> _INSTRUCTIONS TO FOLLOW_:
Every line from the one with "31: (906, 155, 0.32)" to the one with "38: (472, 114, 0.36)", including those two, is to be copied exactly; all other lines of the entries below are left out.

[Collected data entries]
[Start of Attachment]

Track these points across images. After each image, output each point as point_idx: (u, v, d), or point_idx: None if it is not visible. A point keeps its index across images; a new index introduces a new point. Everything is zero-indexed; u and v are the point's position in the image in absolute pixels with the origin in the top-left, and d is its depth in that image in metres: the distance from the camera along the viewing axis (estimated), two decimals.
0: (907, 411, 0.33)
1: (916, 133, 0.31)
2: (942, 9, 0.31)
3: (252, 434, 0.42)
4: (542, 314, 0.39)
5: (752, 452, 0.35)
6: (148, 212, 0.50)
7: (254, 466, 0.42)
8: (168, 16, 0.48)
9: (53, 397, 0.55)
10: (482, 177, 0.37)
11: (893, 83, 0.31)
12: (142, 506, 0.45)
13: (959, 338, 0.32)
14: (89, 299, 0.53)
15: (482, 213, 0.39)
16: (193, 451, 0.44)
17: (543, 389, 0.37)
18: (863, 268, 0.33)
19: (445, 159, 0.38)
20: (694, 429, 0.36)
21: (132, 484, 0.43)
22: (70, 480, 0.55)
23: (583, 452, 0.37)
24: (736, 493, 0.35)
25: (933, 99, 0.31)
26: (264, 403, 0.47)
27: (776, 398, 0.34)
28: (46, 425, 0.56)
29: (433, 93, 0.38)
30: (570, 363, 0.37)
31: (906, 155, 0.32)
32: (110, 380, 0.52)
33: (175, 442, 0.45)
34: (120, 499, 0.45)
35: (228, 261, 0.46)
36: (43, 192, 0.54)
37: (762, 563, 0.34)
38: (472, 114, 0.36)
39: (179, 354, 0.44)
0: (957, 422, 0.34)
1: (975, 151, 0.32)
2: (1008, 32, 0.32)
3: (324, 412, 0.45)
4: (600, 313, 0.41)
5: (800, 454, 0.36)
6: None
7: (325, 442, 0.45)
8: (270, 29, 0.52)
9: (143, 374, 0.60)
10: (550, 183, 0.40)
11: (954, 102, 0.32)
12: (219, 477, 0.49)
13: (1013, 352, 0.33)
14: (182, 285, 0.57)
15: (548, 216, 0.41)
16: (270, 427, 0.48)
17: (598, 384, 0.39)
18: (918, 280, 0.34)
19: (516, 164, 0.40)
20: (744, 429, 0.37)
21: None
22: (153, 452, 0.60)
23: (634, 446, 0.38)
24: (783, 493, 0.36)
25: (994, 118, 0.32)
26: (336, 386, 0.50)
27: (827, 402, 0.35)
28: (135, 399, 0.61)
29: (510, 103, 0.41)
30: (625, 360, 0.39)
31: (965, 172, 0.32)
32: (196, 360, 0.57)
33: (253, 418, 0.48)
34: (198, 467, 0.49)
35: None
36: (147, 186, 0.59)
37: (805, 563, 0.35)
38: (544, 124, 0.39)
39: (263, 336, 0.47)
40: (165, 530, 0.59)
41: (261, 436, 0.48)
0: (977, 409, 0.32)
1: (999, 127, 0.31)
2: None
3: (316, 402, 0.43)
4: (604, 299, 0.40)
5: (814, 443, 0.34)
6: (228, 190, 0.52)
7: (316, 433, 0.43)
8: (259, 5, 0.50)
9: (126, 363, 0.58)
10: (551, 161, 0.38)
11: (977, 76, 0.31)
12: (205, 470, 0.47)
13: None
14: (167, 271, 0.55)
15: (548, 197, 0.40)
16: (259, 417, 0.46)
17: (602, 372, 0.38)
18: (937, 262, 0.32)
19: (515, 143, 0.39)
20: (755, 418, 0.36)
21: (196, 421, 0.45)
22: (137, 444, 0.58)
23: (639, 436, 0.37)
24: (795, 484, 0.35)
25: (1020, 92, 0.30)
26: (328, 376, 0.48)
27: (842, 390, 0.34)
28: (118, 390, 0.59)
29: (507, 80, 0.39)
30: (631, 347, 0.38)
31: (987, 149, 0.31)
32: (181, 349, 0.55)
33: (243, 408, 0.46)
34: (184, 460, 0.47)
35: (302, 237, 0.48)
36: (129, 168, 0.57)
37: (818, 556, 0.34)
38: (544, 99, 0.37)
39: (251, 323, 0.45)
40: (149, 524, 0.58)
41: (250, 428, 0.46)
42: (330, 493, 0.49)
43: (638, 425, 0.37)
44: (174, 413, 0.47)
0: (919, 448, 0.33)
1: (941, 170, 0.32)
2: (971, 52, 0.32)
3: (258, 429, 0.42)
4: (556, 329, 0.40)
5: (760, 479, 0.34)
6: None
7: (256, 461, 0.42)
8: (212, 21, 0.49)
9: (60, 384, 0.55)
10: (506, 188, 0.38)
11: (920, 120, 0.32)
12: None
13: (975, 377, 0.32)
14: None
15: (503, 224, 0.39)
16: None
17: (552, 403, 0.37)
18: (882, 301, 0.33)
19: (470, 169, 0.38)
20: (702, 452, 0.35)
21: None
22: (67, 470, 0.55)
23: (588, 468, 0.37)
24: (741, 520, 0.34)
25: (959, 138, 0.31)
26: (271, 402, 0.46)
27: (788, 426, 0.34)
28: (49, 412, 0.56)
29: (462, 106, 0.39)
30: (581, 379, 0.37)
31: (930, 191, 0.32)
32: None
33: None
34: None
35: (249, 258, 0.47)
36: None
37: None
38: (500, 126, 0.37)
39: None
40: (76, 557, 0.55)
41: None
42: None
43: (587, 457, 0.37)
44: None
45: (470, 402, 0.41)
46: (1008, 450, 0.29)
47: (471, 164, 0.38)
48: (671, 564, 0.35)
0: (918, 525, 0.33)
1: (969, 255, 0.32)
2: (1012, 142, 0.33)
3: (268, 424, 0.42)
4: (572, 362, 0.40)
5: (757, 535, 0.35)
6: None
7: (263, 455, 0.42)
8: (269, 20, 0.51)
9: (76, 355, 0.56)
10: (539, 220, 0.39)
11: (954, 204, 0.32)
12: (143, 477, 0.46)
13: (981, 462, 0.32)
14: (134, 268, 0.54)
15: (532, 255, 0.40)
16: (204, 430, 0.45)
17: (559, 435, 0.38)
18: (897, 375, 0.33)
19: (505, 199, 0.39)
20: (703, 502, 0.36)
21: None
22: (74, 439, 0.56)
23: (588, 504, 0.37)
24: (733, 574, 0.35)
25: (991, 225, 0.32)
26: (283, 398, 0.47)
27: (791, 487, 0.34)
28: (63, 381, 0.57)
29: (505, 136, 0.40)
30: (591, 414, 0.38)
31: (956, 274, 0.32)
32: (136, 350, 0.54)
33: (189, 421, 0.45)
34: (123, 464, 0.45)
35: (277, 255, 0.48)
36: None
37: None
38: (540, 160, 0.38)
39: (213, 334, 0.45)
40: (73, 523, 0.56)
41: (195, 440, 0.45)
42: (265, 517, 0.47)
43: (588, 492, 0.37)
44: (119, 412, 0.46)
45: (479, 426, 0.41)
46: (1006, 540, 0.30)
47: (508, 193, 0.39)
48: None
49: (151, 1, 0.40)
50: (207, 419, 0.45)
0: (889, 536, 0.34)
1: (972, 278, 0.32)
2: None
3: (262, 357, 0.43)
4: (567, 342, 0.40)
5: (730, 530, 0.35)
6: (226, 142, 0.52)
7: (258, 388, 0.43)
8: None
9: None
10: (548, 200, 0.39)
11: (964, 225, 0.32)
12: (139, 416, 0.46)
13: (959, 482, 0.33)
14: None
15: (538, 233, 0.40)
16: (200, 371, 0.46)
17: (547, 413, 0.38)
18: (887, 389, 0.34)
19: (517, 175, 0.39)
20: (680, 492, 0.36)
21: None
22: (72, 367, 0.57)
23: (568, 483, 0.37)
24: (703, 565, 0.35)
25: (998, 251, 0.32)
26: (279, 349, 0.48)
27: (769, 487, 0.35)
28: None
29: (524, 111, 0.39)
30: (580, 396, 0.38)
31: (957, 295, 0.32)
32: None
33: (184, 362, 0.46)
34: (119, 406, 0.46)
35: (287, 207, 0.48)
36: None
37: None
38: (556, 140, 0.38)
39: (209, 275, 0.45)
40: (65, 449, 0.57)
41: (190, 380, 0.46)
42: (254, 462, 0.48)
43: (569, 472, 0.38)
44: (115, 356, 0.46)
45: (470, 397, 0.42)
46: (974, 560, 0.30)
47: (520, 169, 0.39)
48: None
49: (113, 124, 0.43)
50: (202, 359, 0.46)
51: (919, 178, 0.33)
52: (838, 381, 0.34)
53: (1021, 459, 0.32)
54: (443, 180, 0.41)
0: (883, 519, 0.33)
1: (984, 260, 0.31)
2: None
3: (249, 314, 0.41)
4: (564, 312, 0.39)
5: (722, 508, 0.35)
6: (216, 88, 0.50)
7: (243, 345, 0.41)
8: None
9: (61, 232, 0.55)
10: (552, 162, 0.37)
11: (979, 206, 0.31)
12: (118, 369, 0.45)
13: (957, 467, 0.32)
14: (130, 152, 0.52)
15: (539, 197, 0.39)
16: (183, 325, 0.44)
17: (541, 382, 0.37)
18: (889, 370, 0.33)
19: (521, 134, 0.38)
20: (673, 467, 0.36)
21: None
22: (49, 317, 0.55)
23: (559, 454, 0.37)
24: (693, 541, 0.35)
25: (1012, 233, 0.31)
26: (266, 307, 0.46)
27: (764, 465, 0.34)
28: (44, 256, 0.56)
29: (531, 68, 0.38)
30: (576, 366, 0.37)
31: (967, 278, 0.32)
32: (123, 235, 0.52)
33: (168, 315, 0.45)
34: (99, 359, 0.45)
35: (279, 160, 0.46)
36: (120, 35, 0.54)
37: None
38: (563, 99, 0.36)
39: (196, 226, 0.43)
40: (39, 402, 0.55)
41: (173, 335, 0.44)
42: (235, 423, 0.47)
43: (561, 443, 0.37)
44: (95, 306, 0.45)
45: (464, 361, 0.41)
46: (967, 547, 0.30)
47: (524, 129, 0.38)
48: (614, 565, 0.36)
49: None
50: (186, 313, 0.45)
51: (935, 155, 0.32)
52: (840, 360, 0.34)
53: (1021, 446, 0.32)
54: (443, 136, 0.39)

[End of Attachment]

> _RESPONSE TO THE EXERCISE_:
31: (906, 155, 0.32)
32: (110, 380, 0.52)
33: (175, 442, 0.45)
34: (120, 499, 0.45)
35: (228, 261, 0.46)
36: (43, 192, 0.54)
37: (762, 563, 0.34)
38: (472, 114, 0.36)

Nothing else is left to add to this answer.